Everything in my world was changed. My entire life plans, my entire life everything was completely turned upside down. I was never "supposed" to be able to get pregnant. I was far from every single person I knew. So much so that I called a local church, and a sweet, sweet woman (who didn't even know me) came with my to my first doctor's appointment.
I am a Bryan Adams fan. I like his music, a lot. I had heard he did the soundtrack for a movie about a horse, Spirit, and without ever hearing it I bought it. This music spoke to my heart in every way. It conjured up images of my husband and played, musically, everything I was feeling. Adventurous. Like a fighter. Broken. Trapped. Forsaken. In love. This music gave me courage. It made me braver. I had no idea at the time, how much courage and bravery I would need in the months to come. I had no idea...
While listening to Spirit, Lolli was growing away in my body. Every single time I played the music, she would kick and become incredibly active. The only other time she was equally as active was when I played Chief's recorded voice. I thought that she liked it. My sisters and my mom, would tease me and say I was crazy. And I'd just shrug my shoulders.
We hadn't listened to that music in at least five years. I sort of forgot I even had it. Then all of a sudden Lolli found the CD and asked if we could play it. I laughed and said I used to play that all the time when Chief was deployed right after we got married. So I turned it on. She danced and sat still and listened to the entire album. Now, if you know Lolli, she loves to dance, so that didn't surprise me much, but she doesn't usually sit still for an hour listening to music.
================================
Keep writing the story above about the Spirit soundtrack and Lolli, picking up right after its last sentence.
================================
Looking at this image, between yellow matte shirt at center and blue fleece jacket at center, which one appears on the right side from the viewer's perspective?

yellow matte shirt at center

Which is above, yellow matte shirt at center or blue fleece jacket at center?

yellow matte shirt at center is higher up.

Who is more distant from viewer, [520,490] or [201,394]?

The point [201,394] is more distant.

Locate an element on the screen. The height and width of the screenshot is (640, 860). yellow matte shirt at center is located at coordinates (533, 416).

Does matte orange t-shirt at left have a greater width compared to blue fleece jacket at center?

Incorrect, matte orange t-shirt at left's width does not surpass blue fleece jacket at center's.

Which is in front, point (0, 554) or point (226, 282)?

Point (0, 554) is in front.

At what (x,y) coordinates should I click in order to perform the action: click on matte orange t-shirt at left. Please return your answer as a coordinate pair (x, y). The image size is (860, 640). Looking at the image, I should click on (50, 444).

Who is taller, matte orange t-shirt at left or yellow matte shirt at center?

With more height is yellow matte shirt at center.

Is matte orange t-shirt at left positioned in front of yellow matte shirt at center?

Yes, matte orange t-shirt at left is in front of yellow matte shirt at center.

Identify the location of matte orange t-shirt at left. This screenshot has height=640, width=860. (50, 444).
================================
# ANSWER BELOW
Then when she got sick, she would ask for me to play Spirit. In particular, she would ask for one song called "Run Free" on the Spirit album, which was my favorite of all the songs. Yes, it's heavily synthesized and I wish it was actually played with an orchestra instead of keyboards, but the music brings up something in me. Apparently it does to Lolli too. She told me when we were on the way to the hospital that this song was "our song" and that if either of us ever feel lonely or afraid we should listen to this song and remember that we're not alone.
This is her song. She loved it in my womb and she loves it now. It makes her light up. It makes her smile. As I'm sitting here writing this, she is currently humming the tune and running around with her brother.
Maybe I wasn't crazy after all. Maybe that music really did have the ability to console two scared human beings, who both wanted Chief to come home alive and well. Maybe it didn't just give me courage. Maybe it gave my growing child courage too.